Don't be surprised if your favourite green peas (dry) start pinching your pockets very soon. You may even find it off the shelves of neighbourhood kirana stores once current stocks get exhausted as imports of green peas are not happening anymore, and local production is too little to meet demand.
What has caused dry green peas prices to increase (it is over Rs 100 a kilo now when landed cost of imported peas is in the range of Rs 30 - Rs 35 a kilo), and create the likelihood of further price rise or shortage of availability is a government decision to restrict its import by imposing a minimum import price (MIP) last month. The Directorate General of Foreign Trade (DGFT) had on December 18, fixed an MIP of Rs 200 a kilo and restricted import only through Kolkata sea port for all four types of commonly used peas - yellow peas, green peas, dun peas, and kaspa peas.
With an existing 50 per cent customs duty on peas, this notification effectively made it impossible to import peas below Rs 300 a kilo. "Of the 30 lakh tonnes of peas that are consumed in India, only five lakh tones are locally sourced. The rest is imported. Imports have stopped completely as it is not feasible to source it at that rate", says Pradeep Ghorpade, chief executive officer, India Pulses and Grains Association (IPGA). Incidentally, green peas is a niche even among peas' varieties that face import restrictions as its annual demand is approximately 2.5 lakh tonnes.

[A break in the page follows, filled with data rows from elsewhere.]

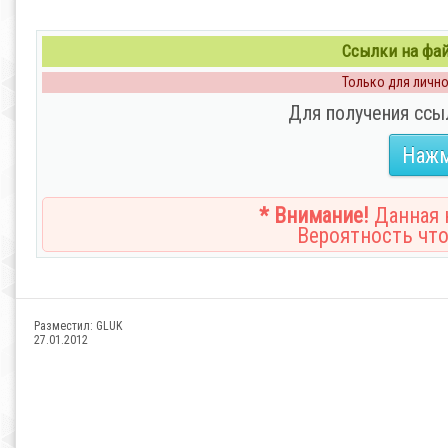
Ссылки на файл
Только для личног
Для получения ссы
Нажм
* Внимание!
Данная н
Вероятность что
Разместил:
GLUK
27.01.2012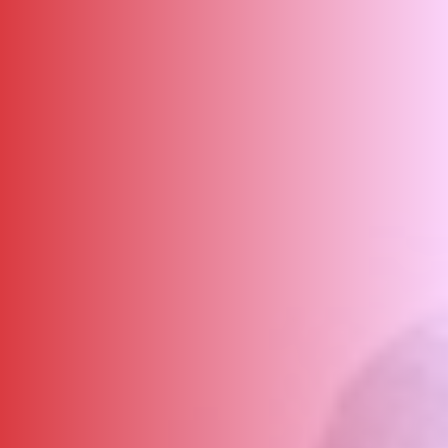
ΑΜΠΑ
PRINT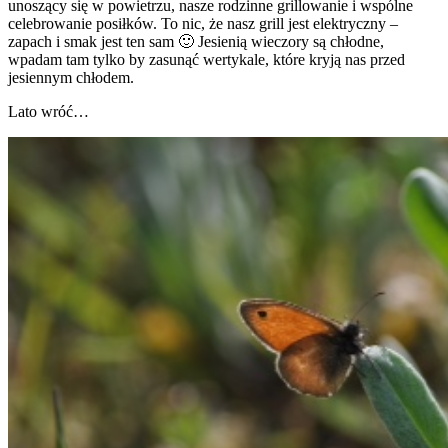
unoszący się w powietrzu, nasze rodzinne grillowanie i wspólne
celebrowanie posiłków. To nic, że nasz grill jest elektryczny –
zapach i smak jest ten sam 🙂 Jesienią wieczory są chłodne,
wpadam tam tylko by zasunąć wertykale, które kryją nas przed
jesiennym chłodem.
Lato wróć…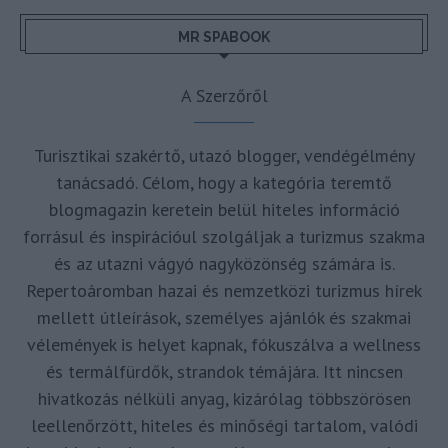
MR SPABOOK
A Szerzőről
Turisztikai szakértő, utazó blogger, vendégélmény
tanácsadó. Célom, hogy a kategória teremtő
blogmagazin keretein belül hiteles információ
forrásul és inspirációul szolgáljak a turizmus szakma
és az utazni vágyó nagyközönség számára is.
Repertoáromban hazai és nemzetközi turizmus hírek
mellett útleírások, személyes ajánlók és szakmai
vélemények is helyet kapnak, fókuszálva a wellness
és termálfürdők, strandok témájára. Itt nincsen
hivatkozás nélküli anyag, kizárólag többszörösen
leellenőrzött, hiteles és minőségi tartalom, valódi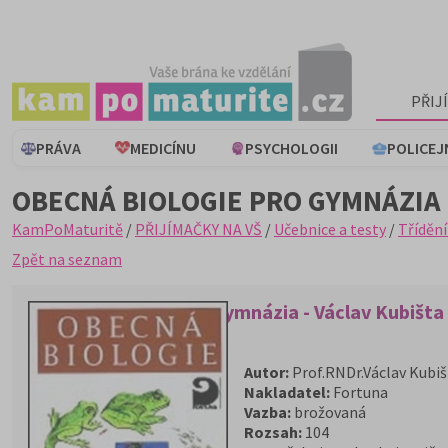
PŘIJ
PRÁVA
MEDICÍNU
PSYCHOLOGII
POLICEJ
OBECNÁ BIOLOGIE PRO GYMNÁZIA 
KamPoMaturitě
/
PŘIJÍMAČKY NA VŠ
/
Učebnice a testy
/
Třídění
Zpět na seznam
Obecná biologie pro gymnázia - Václav Kubišta
Autor:
Prof.RNDr.Václav Kubišt
Nakladatel:
Fortuna
Vazba:
brožovaná
Rozsah:
104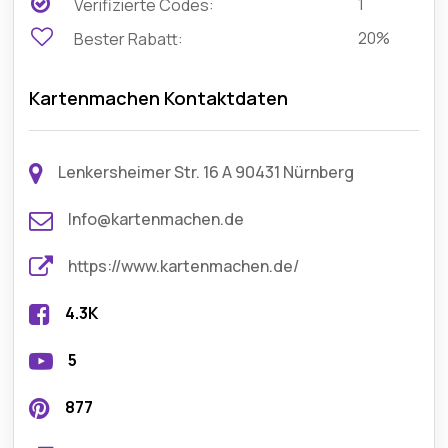
1
Verifizierte Codes:
20%
Bester Rabatt:
Kartenmachen Kontaktdaten
Lenkersheimer Str. 16 A 90431 Nürnberg
Info@kartenmachen.de
https://www.kartenmachen.de/
4.3K
5
877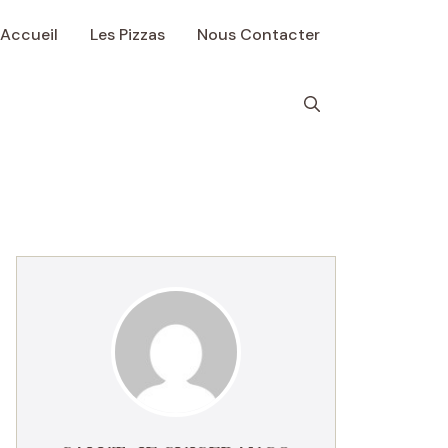
Accueil
Les Pizzas
Nous Contacter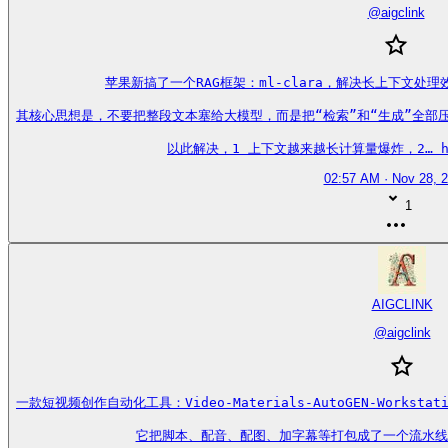
@
aigclink
苹果新搞了一个RAG框架：ml-clara，解决长上下文处
其核心思想是，不要把整段文本塞给大模型，而是把“检索”和“生成”全部
以此解决，1 上下文越来越长计算量爆炸，2… https
02:57 AM · Nov 28, 
1
AIGCLINK
@
aigclink
一款短视频创作自动化工具：Video-Materials-AutoGEN-Work
它把脚本、配音、配图、加字幕等打包成了一个流水线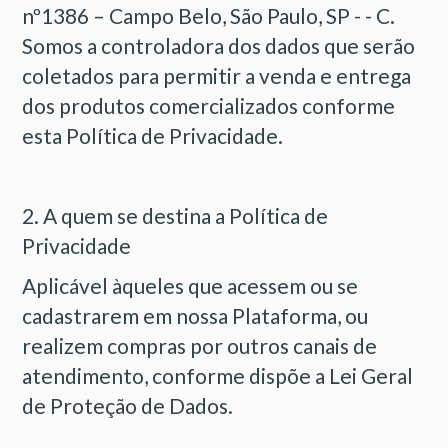
nº1386 – Campo Belo, São Paulo, SP - - C.
Somos a controladora dos dados que serão
coletados para permitir a venda e entrega
dos produtos comercializados conforme
esta Política de Privacidade.
2. A quem se destina a Política de
Privacidade
Aplicável àqueles que acessem ou se
cadastrarem em nossa Plataforma, ou
realizem compras por outros canais de
atendimento, conforme dispõe a Lei Geral
de Proteção de Dados.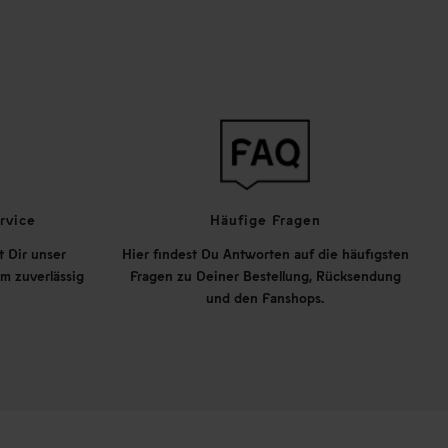
rvice
Häufige Fragen
t Dir unser
Hier findest Du Antworten auf die häufigsten
m zuverlässig
Fragen zu Deiner Bestellung, Rücksendung
und den Fanshops.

You may be wondering why the government should restrict import if there isn't enough local production and restrictions can only result in shortage and price increase. Well, the answer is simple. The notification was meant to protect domestic production, though not peas production. It was aimed at ensuring better price for another pulse, chana dal (chickpea) which when split and polished is as good and similar as yellow peas. The chana crop this time is expected to be very good due to sufficient rains and the restrictions are to ensure that chickpea farmers get fair and remunerative prices for their produce this season.
"If the concern was substitution of yellow peas with chana, why add green peas?" Ghorpade asks.
The government intervention may have made green peas expensive, but there is no doubt that similar restrictions in the past and announcement of higher minimum support price for pulses have made India inch towards self-sufficiency in pulses production. From producing 19 million tonnes of pulses in 2013-14, production has grown to 23 million tonnes by 2016-17. From an import of 5.5 million tonnes of pulses in 2016-17, it has come down to 2.37 million tonnes in 2018-19.
The Pulses traders represented by IPGA wants the government to reconsider import restrictions on those items where local production is low, and ensure better procurement of locally produced pulses at government fixed minimum support price (MSP) to maintain the price levels where production is high.